Indexing is a critical feature in MongoDB, especially when managing large collections with tens of thousands of documents. Without indexes, MongoDB would need to perform a full collection scan to find specific data, much like a librarian searching every book in a library. Indexes in MongoDB, however, allow for rapid document retrieval, similar to how the Dewey Decimal system helps a librarian locate books efficiently.

2.2.1. Indexing

_id Index

  • Automatic Indexing:
    When you create a collection in MongoDB, a primary key called _id is automatically generated for each document. This key is indexed using a B+Tree structure to optimize search operations. The _id uniquely identifies each document and can be used to efficiently locate it.

  • ObjectId:
    The _id field is typically of type ObjectId, a 12-byte identifier. Its size ensures unique identification across distributed systems, like sharded clusters. Users can override the _id field with their own values, which might increase the key size, potentially impacting performance.

  • Primary Index:
    The primary index maps the _id to the corresponding BSON document through a B+Tree structure. As MongoDB has evolved, the way this mapping is handled has also changed, which will be explored in the following sections.

Secondary Indexes

  • Custom Indexing:
    MongoDB allows the creation of secondary B+Tree indexes on any field within a collection. These indexes point back to BSON documents that satisfy the index criteria, enabling fast data retrieval using various fields, not just _id. Without secondary indexes, MongoDB would need to scan the entire collection, field by field, to locate specific data.

  • Index Size:
    The size of a secondary index depends on two factors: the size of the indexed field (key size) and the size of the document pointer. The efficiency and storage requirements of these indexes can vary depending on the MongoDB version and storage engine in use.

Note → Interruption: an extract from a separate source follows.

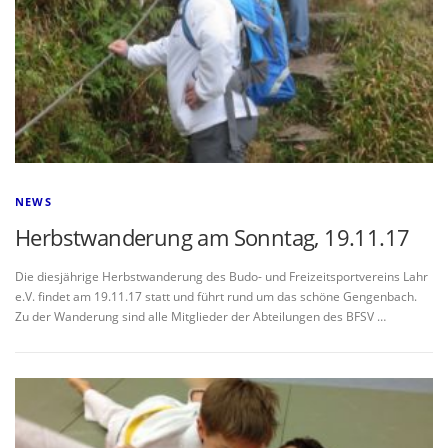
NEWS
Herbstwanderung am Sonntag, 19.11.17
Die diesjährige Herbstwanderung des Budo- und Freizeitsportvereins Lahr
e.V. findet am 19.11.17 statt und führt rund um das schöne Gengenbach.
Zu der Wanderung sind alle Mitglieder der Abteilungen des BFSV …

2.2.2. Evolution of MongoDB’s Indexing

MMAPv1

  • Diskloc:
    Initially, MongoDB used the MMAPv1 storage engine, where BSON documents were stored directly on disk without compression. The _id primary key index mapped to a Diskloc value, a pair of 32-bit integers representing the file number and offset on disk where the document was stored.
index-mmapv1
  • Challenges:
    While Diskloc allowed for O(1) retrieval of documents, it was difficult to maintain as documents were inserted or updated. Updates that changed document sizes required recalculating offsets for all subsequent documents, leading to inefficiencies. Additionally, MMAPv1 employed a single global database lock for writes, which severely limited concurrent write operations.

WiredTiger

  • MongoDB v4.2-5.2:
    In 2014, MongoDB acquired WiredTiger, which became the default storage engine. WiredTiger introduced several enhancements, such as document-level locking and compression, allowing for more efficient concurrent writes within the same collection. BSON documents in WiredTiger are compressed and stored in a hidden index, where leaf pages are recordId-BSON pairs. This design allows for more efficient I/O operations, improving overall performance.

index-old

Double Lookup Cost
With WiredTiger, the primary index _id and secondary indexes were modified to point to recordId instead of Diskloc. This change, while beneficial, introduced a double lookup cost: retrieving a document required first finding the recordId via the _id index and then performing a second lookup on the hidden WiredTiger index to access the BSON document. Despite this overhead, the size of both primary and secondary indexes remained predictable, thanks to the 64-bit recordId.

  • MongoDB v5.3~:
    In June 2022, MongoDB introduced clustered collections, where the primary _id index became a clustered index. In this setup, all fields are stored in the leaf page, enabling index-only scans. This change means that looking up a document by _id directly returns the BSON document, eliminating the need for a second lookup.
index-new

Impact on Secondary Indexes
With clustered collections, secondary indexes now point to the _id field rather than recordId. This change increases the size of secondary indexes, as they must store the 12-byte _id value (or more if overridden by the user). This can significantly bloat secondary indexes, impacting performance and memory usage, especially in data-intensive applications.